After a brief introduction, Yan will share her experience teaching the Mandarin CLAC course on Global Health. In particular, she will demonstrate both curricular and co-curricular activities that engage students with native speakers and promote students’ translingual and transcultural competence in a foreign language learning context. She will also share with the audience her reflections on teaching CLAC and propose some suggestions for future foreign language curriculum development.
Maha will present alongside two undergraduates, Amulya Vadapalli and Marivi-Howell Arza, who completed the Voices in Global Health CLAC course in Spring 2018. Maha will talk about the opportunities and challenges of involving the refugee community in an academic environment; Amulya and Marivi will reflect on their experience in the course, specifically on how their mid-semester and final poster project presentations were inspired from Skype conversations with refugees whose voices are often not heard. Edgar will present his experience working in a CLAC and Environmental Studies course that paired Duke students with the Fundacion Ayuda por Colombia during the last two years. By means of short audiovisuals, participants shared environmental knowledge in Spanish with children interested in the goal of understanding the local environmental challenges they face.
Dr. Yan Liu is a Lecturer of Chinese in the Department of Asian and Middle Eastern Studies. She got her Ph.D. degree in Second Language Acquisition from Carnegie Mellon University in 2013. Since she joined Duke, Dr. Liu has been teaching second-year Chinese courses for non-heritage learners and third-year Chinese courses for heritage learners.

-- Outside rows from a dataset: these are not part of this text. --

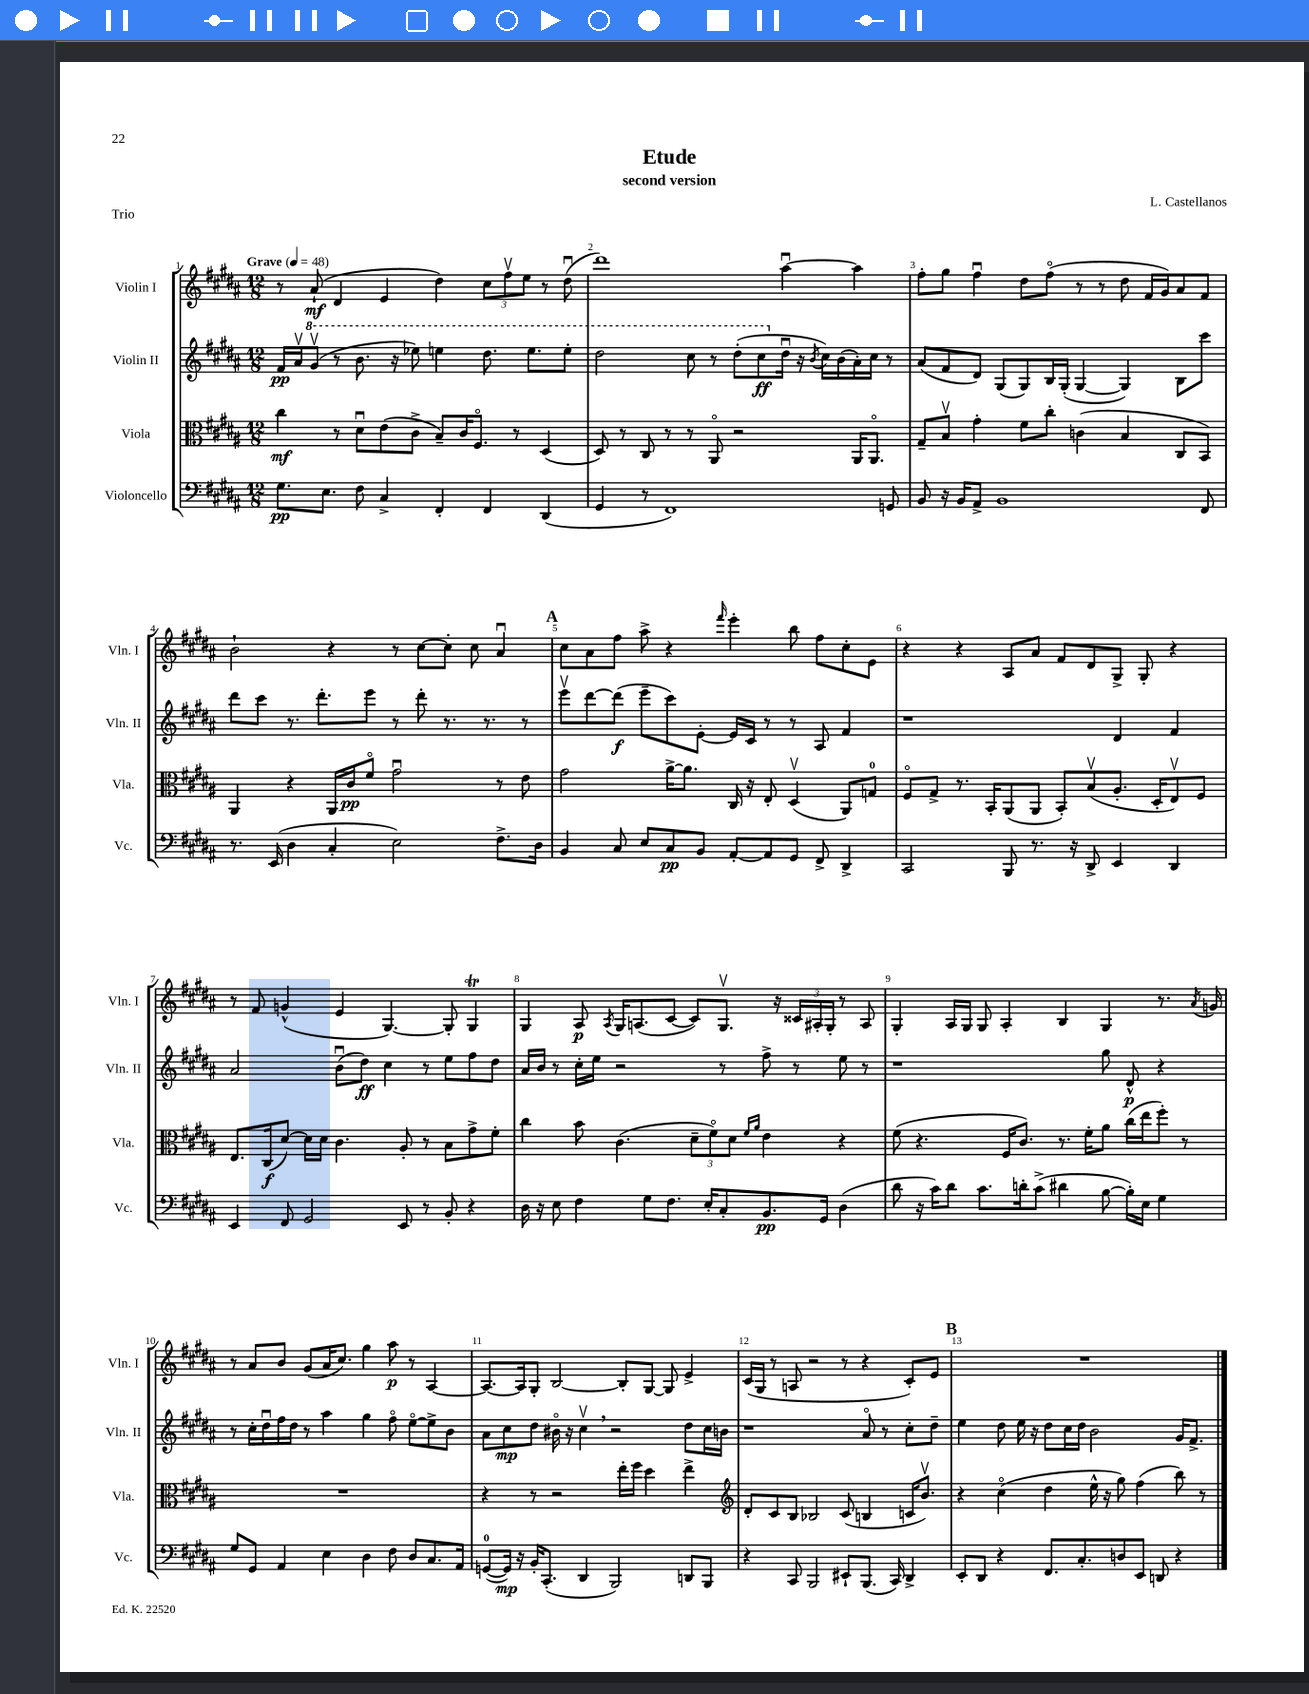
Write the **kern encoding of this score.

**kern	**kern	**kern	**kern
*staff4	*staff3	*staff2	*staff1
*clefF4	*clefC3	*clefG2	*clefG2
*k[f#c#g#d#a#]	*k[f#c#g#d#a#]	*k[f#c#g#d#a#]	*k[f#c#g#d#a#]
*M12/8	*M12/8	*M12/8	*M12/8
*MM48	*MM48	*MM48	*MM48
8.G#	4cc#	16f#	8r
.	.	16a#v	.
.	.	(8gg#v	(8a#`
8.E	.	.	.
.	8r	8r	4d#
8F#	8d#u	8.bb	.
4C#^	(8e	.	4e
.	.	16r	.
.	8c#^	8eee-)	.
4FF#'	8B~)	4eee	4dd#)
.	16c#	.	.
.	8.F#o	.	.
4FF#	.	8.ddd#	12cc#
.	.	.	12ff#v
.	8r	.	.
.	.	.	12ee
.	.	8.eee	.
(4DD#	(4D#	.	8r
.	.	8eee'	(8dd#u
=	=	=	=
4GG#	8D#)	2ddd#	1ddd#)
.	8r	.	.
8r	8C#	.	.
1FF#)	8r	.	.
.	8r	8ccc#	.
.	8AA#o	8r	.
.	2r	(8ddd#'	.
.	.	8ccc#	.
.	.	16dd#u	[4aa#u
.	.	16r	.
.	.	8qb	.
.	.	16cc#)	.
.	.	(16b	.
.	16AA#	16a#')	4aa#]
.	8.AA#o	16cc#	.
8GG	.	8r	.
=	=	=	=
8BB	8G#~	(8a#	8ff#'
16r	8Bv	8f#	8gg#
16BB	.	.	.
8AA#^	4g#'	8d#)	4ff#u
1BB	.	(8G#	.
.	8f#	8G#)	8dd#
.	8cc#'	16B	(8ff#o
.	.	(16G#'	.
.	(4c	[4G#	8r
.	.	.	8r
.	4B	4G#])	8dd#
.	.	.	16f#
.	.	.	16g#)
.	8C#	8B	8a#
8FF#	8BB)	8ccc#	8f#
=	=	=	=
8.r	4AA#	8ddd#	2b`
.	.	8ccc#	.
(16EE	.	.	.
4D#	4r	8.r	.
.	.	8.ddd#'	.
4C#'	16AA#	.	4r
.	16c#	.	.
.	8f#o	8eee	.
2E)	2g#u	8r	8r
.	.	8ddd#'	[8cc#
.	.	8.r	8cc#']
.	.	.	8cc#
.	.	8.r	.
8.F#^	8r	.	4a#u
.	8e	8r	.
16D#	.	.	.
=	=	=	=
4BB	2g#	8eeev	8cc#
.	.	[8ddd#	8a#
8C#	.	(8ddd#]	8ff#
8E	.	8eee~	8aa#^
8C#	[16a#^	8ccc#)	4r
.	8.a#]	.	.
8BB	.	[8e'	.
.	.	.	16qqfff#
[8AA#'	16C#	16e]	4eee'
.	16r	16c#	.
8AA#]	8E'	8r	.
8GG#	(4D#v	8r	8bb
8FF#^	.	8A#	8ff#
4DD#^	8AA#)	4f#	8cc#'
.	8G	.	8e
=	=	=	=
2CC#	8F#o	1r	4r
.	8G#^	.	.
.	8.r	.	4r
.	16BB'	.	.
8BBB	(8AA#	.	8A#
8.r	8AA#	.	8a#
.	8BB')	.	8f#
16r	.	.	.
8DD#^	(8Bv	.	8d#
4EE	8.A#'	4d#	8G#^
.	.	.	8G#'
.	16D#'	.	.
4DD#	8Ev)	4f#	4r
.	8F#	.	.
=	=	=	=
4EE	8.E	2a#	8r
.	.	.	8f#
.	(16C#	.	.
8FF#	[8d#)	.	(4g^^
2GG#	16d#]	.	.
.	16d#	.	.
.	4.c#	(8bu	4e
.	.	8dd#)	.
.	.	4cc#	[4.G#)
8EE	8A#'	.	.
8r	8r	8r	.
8BB'	8B	8ee	8G#']
4r	8g#^	8ff#	4G#
.	8f#'	8dd#	.
=	=	=	=
16D#	4cc#	16a#	4G#
16r	.	16b	.
8E	.	8r	.
4F#	8b	16cc#'	8A#
.	.	16ee	.
.	.	.	8qA#
.	(4.c#	2r	16G#
.	.	.	(8.A
8G#	.	.	.
8.F#	.	.	[8c#
.	12d#~	.	8c#])
16E'	.	.	.
.	12f#o)	.	.
8C#'	.	8r	8.G#v
.	12d#	.	.
.	16qqf#	.	.
.	16qqa#	.	.
8.BB	4e	8ff#^	.
.	.	.	16r
.	.	8r	24c##
.	.	.	24A#'
16GG#	.	.	.
.	.	.	24G#'
(4D#	4r	8ee	8r
.	.	8r	8A#
=	=	=	=
8d#	(8f#	1r	4G#'
16r	4.r	.	.
16c#)	.	.	.
8d#	.	.	16A#
.	.	.	16G#
8.c#	.	.	8G#
.	16F#	.	4A#'
16d'	8.c#)	.	.
(8c#^	.	.	.
4d#	8.r	.	4B
.	16f#'	.	.
[8B	8a#	8gg#	4G#
16B'])	(16cc#	8d#^^	.
16E	16ee	.	.
4G#	8ff#')	4r	8.r
.	8r	.	.
.	.	.	8qa#
.	.	.	16g
=	=	=	=
8G#	1.r	8r	8r
8GG#	.	16cc#'	8a#
.	.	16dd#u	.
4AA#	.	16ff#	8b
.	.	16dd#	.
.	.	8r	(8g#
4E	.	4aa#	16a#
.	.	.	8.cc#)
4D#	.	4gg#	4gg#
8F#	.	8ff#o	8aa#
8D#	.	[8eeo	8r
8.C#	.	8ee^]	[4A#
.	.	8b	.
16AA#	.	.	.
=	=	=	=
([8GG	4r	8a#	8.A#_
16GG])	.	8cc#	.
16r	.	.	16A#]
16BB'	8r	8dd#	8G#'
(8.CC#'	.	.	.
.	2r	16b#o	[2B
.	.	16r	.
4DD#	.	4cc#v	.
2BBB)	.	2r	.
.	16ee'	.	8B']
.	16ff#	.	.
.	4dd#	.	[8G#
.	.	.	8G#]
8DD	4ee^	8dd#	4e^
8BBB	.	16cc#	.
.	.	16b	.
=	=	=	=
*	*clefG2	*	*
4r	8d#'	1r	(16c#
.	.	.	16G#
.	8c#	.	8r
8CC#	8B	.	8A
2BBB	2B-	.	2r
8EE#`	(8c#	.	8r
(8.BBB	4B	8a#o	4r
.	.	8r	.
16CC#)	.	.	.
4DD#^	16c	8cc#'	8c#')
.	8.bv)	.	.
.	.	8dd#~	8e
=	=	=	=
8EE'	4r	4ee	1.r
8DD#	.	.	.
4r	(4cc#o	8dd#	.
.	.	16ee	.
.	.	16r	.
8.FF#	4dd#	8dd#	.
.	.	16cc#	.
8.C#'	.	16dd#	.
.	16ee^^	2b	.
.	16r	.	.
8D	8gg#)	.	.
8EE	(4ff#	.	.
8DD	.	.	.
4r	8bb)	16g#	.
.	.	8.f#^	.
.	8r	.	.
==	==	==	==
*-	*-	*-	*-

In addition to traditional language courses, she also teaches a course on Chinese Translation and Interpretation and a Mandarin CLAC course on Global Health. Dr. Liu was awarded David L. Paletz Innovative Teaching Funds in 2015. She was also a Service-Learning Faculty Fellow and a Mellon Arts and Language Fellow. Her primary research interests include second language acquisition in Chinese, intercultural competence, Chinese language pedagogy, and Chinese curriculum development.
Maha Houssami is a lecturer of advanced Arabic language and culture in the Asian and Middle Eastern Studies department at Duke. She launched a Community-Based Language Initiative in an effort to increase community engagement in Duke’s academic language programs and to allow Duke students studying Arabic to meet weekly with local refugees from Arabic speaking countries for language and cultural exchange. This program has resulted in solidifying the student-run volunteer organization at Duke, INJAZ (INJAZ means “achievement” in Arabic), whose board members have put together an English-Arabic tutoring ibook. In Spring 2014, Maha received the David Paletz grant and took her Shami Dialect class to DC to meet with officials in the Jordanian and Lebanese Embassies, network with Duke Alumni in the DC area and shadow Arabic speaking employees in the World Bank and Al Jazeera. Maha taught a CLAC tutorial course in Arabic, Voices in Global health, in the Spring of 2015 and 2018.
This presentation is sponsored by the John Hope Franklin Center and the Cultures and Languages Across the Curriculum. A light lunch will be served. Parking is available in nearby Trent Rd. and Erwin Rd. parking decks. The series provides 1-hour parking vouchers to guests.